Entries taken from a collection:

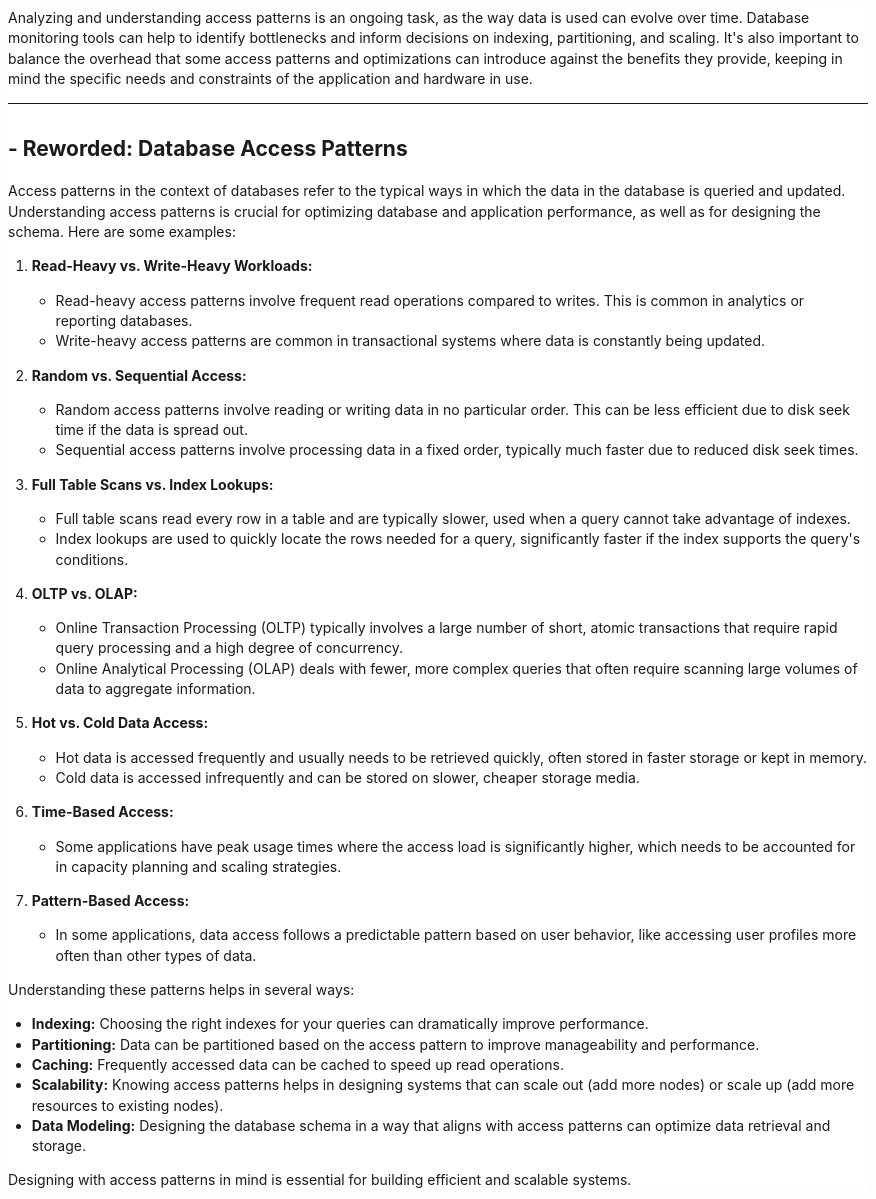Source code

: Analyzing and understanding access patterns is an ongoing task, as the way data is used can evolve over time. Database monitoring tools can help to identify bottlenecks and inform decisions on indexing, partitioning, and scaling. It's also important to balance the overhead that some access patterns and optimizations can introduce against the benefits they provide, keeping in mind the specific needs and constraints of the application and hardware in use.


---


## - Reworded: Database Access Patterns
Access patterns in the context of databases refer to the typical ways in which the data in the database is queried and updated. Understanding access patterns is crucial for optimizing database and application performance, as well as for designing the schema. Here are some examples:

1. **Read-Heavy vs. Write-Heavy Workloads:**
   - Read-heavy access patterns involve frequent read operations compared to writes. This is common in analytics or reporting databases.
   - Write-heavy access patterns are common in transactional systems where data is constantly being updated.

2. **Random vs. Sequential Access:**
   - Random access patterns involve reading or writing data in no particular order. This can be less efficient due to disk seek time if the data is spread out.
   - Sequential access patterns involve processing data in a fixed order, typically much faster due to reduced disk seek times.

3. **Full Table Scans vs. Index Lookups:**
   - Full table scans read every row in a table and are typically slower, used when a query cannot take advantage of indexes.
   - Index lookups are used to quickly locate the rows needed for a query, significantly faster if the index supports the query's conditions.

4. **OLTP vs. OLAP:**
   - Online Transaction Processing (OLTP) typically involves a large number of short, atomic transactions that require rapid query processing and a high degree of concurrency.
   - Online Analytical Processing (OLAP) deals with fewer, more complex queries that often require scanning large volumes of data to aggregate information.

5. **Hot vs. Cold Data Access:**
   - Hot data is accessed frequently and usually needs to be retrieved quickly, often stored in faster storage or kept in memory.
   - Cold data is accessed infrequently and can be stored on slower, cheaper storage media.

6. **Time-Based Access:**
   - Some applications have peak usage times where the access load is significantly higher, which needs to be accounted for in capacity planning and scaling strategies.

7. **Pattern-Based Access:**
   - In some applications, data access follows a predictable pattern based on user behavior, like accessing user profiles more often than other types of data.

Understanding these patterns helps in several ways:

- **Indexing:** Choosing the right indexes for your queries can dramatically improve performance.
- **Partitioning:** Data can be partitioned based on the access pattern to improve manageability and performance.
- **Caching:** Frequently accessed data can be cached to speed up read operations.
- **Scalability:** Knowing access patterns helps in designing systems that can scale out (add more nodes) or scale up (add more resources to existing nodes).
- **Data Modeling:** Designing the database schema in a way that aligns with access patterns can optimize data retrieval and storage.

Designing with access patterns in mind is essential for building efficient and scalable systems.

What is expected: Switch every "indexes" in the records to "indices", leaving everything else the same, and omit the pictures from your answer.

Exercise solution:
Source code

: Analyzing and understanding access patterns is an ongoing task, as the way data is used can evolve over time. Database monitoring tools can help to identify bottlenecks and inform decisions on indexing, partitioning, and scaling. It's also important to balance the overhead that some access patterns and optimizations can introduce against the benefits they provide, keeping in mind the specific needs and constraints of the application and hardware in use.


---


## - Reworded: Database Access Patterns
Access patterns in the context of databases refer to the typical ways in which the data in the database is queried and updated. Understanding access patterns is crucial for optimizing database and application performance, as well as for designing the schema. Here are some examples:

1. **Read-Heavy vs. Write-Heavy Workloads:**
   - Read-heavy access patterns involve frequent read operations compared to writes. This is common in analytics or reporting databases.
   - Write-heavy access patterns are common in transactional systems where data is constantly being updated.

2. **Random vs. Sequential Access:**
   - Random access patterns involve reading or writing data in no particular order. This can be less efficient due to disk seek time if the data is spread out.
   - Sequential access patterns involve processing data in a fixed order, typically much faster due to reduced disk seek times.

3. **Full Table Scans vs. Index Lookups:**
   - Full table scans read every row in a table and are typically slower, used when a query cannot take advantage of indices.
   - Index lookups are used to quickly locate the rows needed for a query, significantly faster if the index supports the query's conditions.

4. **OLTP vs. OLAP:**
   - Online Transaction Processing (OLTP) typically involves a large number of short, atomic transactions that require rapid query processing and a high degree of concurrency.
   - Online Analytical Processing (OLAP) deals with fewer, more complex queries that often require scanning large volumes of data to aggregate information.

5. **Hot vs. Cold Data Access:**
   - Hot data is accessed frequently and usually needs to be retrieved quickly, often stored in faster storage or kept in memory.
   - Cold data is accessed infrequently and can be stored on slower, cheaper storage media.

6. **Time-Based Access:**
   - Some applications have peak usage times where the access load is significantly higher, which needs to be accounted for in capacity planning and scaling strategies.

7. **Pattern-Based Access:**
   - In some applications, data access follows a predictable pattern based on user behavior, like accessing user profiles more often than other types of data.

Understanding these patterns helps in several ways:

- **Indexing:** Choosing the right indices for your queries can dramatically improve performance.
- **Partitioning:** Data can be partitioned based on the access pattern to improve manageability and performance.
- **Caching:** Frequently accessed data can be cached to speed up read operations.
- **Scalability:** Knowing access patterns helps in designing systems that can scale out (add more nodes) or scale up (add more resources to existing nodes).
- **Data Modeling:** Designing the database schema in a way that aligns with access patterns can optimize data retrieval and storage.

Designing with access patterns in mind is essential for building efficient and scalable systems.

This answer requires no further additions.